Устроившись на одолженной на время скамеечке, она открыла пакет, достала бутылку водки, хлеб, запакованные в вакуум картонки с нарезной деликатесной снедью. Обнаружились в пакете и пластиковые крепкие стаканчики, и тоже пластиковые ножи с вилками. Заботливый Севка-то. Все предусмотрел. Молодец… И тут же проговорила свои мысли вслух, обращаясь к отцовской фотографии:
– Видишь, какой заботливый! А ты – цирюльник, цирюльник… А он сейчас, пап, мне замуж за него предложил выйти… Говорит – ради меня теперь жить будет… А я не знаю, что ему и ответить! А сын-то твой, Борис, тоже цирюльник, кстати! А ты не знал? Ну, не знал и не знал… Ладно. Не важно, в общем. Ну, пусть земля тебе пухом будет… И решение твое для тебя пусть правильным остается, раз ты сам так захотел…

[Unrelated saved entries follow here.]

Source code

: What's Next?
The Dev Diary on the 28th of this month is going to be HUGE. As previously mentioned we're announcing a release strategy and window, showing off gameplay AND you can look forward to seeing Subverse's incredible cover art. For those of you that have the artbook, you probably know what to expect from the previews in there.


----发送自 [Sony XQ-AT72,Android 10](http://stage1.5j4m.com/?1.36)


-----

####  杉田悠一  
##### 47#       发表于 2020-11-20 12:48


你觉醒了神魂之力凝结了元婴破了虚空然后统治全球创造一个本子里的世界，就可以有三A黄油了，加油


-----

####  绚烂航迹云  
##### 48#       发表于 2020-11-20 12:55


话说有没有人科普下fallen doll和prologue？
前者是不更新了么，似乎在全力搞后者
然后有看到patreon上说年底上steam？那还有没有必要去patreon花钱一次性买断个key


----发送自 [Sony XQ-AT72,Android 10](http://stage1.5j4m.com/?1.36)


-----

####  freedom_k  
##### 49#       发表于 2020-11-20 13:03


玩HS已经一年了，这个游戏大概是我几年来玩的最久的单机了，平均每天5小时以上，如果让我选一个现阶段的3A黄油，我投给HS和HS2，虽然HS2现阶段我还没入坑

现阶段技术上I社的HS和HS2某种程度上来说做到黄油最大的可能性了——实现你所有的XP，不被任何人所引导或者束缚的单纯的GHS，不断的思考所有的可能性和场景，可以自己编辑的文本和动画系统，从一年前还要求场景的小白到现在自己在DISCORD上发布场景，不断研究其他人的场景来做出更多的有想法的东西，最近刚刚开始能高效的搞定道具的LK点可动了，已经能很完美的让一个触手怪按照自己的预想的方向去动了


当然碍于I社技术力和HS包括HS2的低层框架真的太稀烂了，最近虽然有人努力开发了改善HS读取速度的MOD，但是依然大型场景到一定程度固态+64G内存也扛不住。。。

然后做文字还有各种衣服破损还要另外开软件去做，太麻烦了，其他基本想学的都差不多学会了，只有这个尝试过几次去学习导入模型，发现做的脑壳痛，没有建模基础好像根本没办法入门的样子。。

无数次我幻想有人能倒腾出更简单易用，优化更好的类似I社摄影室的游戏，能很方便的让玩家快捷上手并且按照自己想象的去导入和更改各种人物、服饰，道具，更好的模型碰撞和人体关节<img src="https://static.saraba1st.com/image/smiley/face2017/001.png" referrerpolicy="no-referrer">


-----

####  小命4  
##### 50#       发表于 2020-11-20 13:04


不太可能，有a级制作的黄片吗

Она деловито налила водки в стакан, подцепила на хлеб кусок копченой колбасы из красивой нарезки, посидела, глядя на отцовскую фотографию, пока та не поплыла в ее горячих слезах. Выдохнув с силой воздух, опрокинула в себя водку, вся сжалась на миг и передернулась, потом откусила от бутерброда, стала жевать торопливо. Вскоре тяжелый слезный комок в груди размяк, снова вздохнулось легко, как давеча после разговора с Родькой. И снова заговорила громко, обращаясь к отцовской фотографии:
– Ну в самом деле не знаю, что мне делать, пап! Растерялась я как-то со всем этим. Я же просто женщина, в конце концов. Самая обыкновенная, с трудной жизнью. Ну, не без характера, я знаю! Досталось и мне с избытком от твоего характера, тут уж ни убавишь ни прибавишь… А все равно растерялась! С одной стороны – вот он, Севка Вольский, бери его да будь счастлива, как хотела. Он говорит – за полдня я могу свою жизнь поменять. Говорит, все у меня будет. Дом, наряды, богатство всякое… А с другой стороны – двенадцать лет прошлой жизни куда я дену? Их же тоже так просто не спихнешь, не отменишь! Там тоже всякого было много… Да и сейчас… Там и Анька, и Родька, и Светлана Ивановна со своей беспомощностью… Нет, все не то, не то! Не о том я тебя сейчас спрашиваю, папочка… Совсем не о том…
Она всхлипнула сладко и расплакалась наконец по-настоящему, не стесняясь. И даже подвывать пыталась сквозь рыдания, как настоящая плакальщица, выплескивала из себя горе в коротких фразах:
– Ой… Да на кого ж… Покинул… Да что ж ты наделал… папочка… дорогой! Да зачем же… не поверил! Да как же я… Как же жить теперь со всем этим… папочка…
Плакала она долго, пока не иссякла. Потом вытерла лицо ладошками, снова плеснула себе водки в стакан, подняла его перед отцовской фотографией, вздохнула:
– Ну вот и поплакала… И мне, и тебе легче стало. А проблему эту дурацкую я решу, конечно. Вот сейчас посижу, подумаю и решу. Может, и ты чего мне подскажешь… Севка, он хороший, конечно, и говорил вроде искренне, но… Что-то не так стало на сердце, и все тут! Шарахнулась от него, как от прокаженного… Нет, это не от гордыни, нет! Не потому, что он цирюльник… Помнишь хоть, как ты его тогда цирюльником обозвал? А он обиделся и уехал. И бросил меня…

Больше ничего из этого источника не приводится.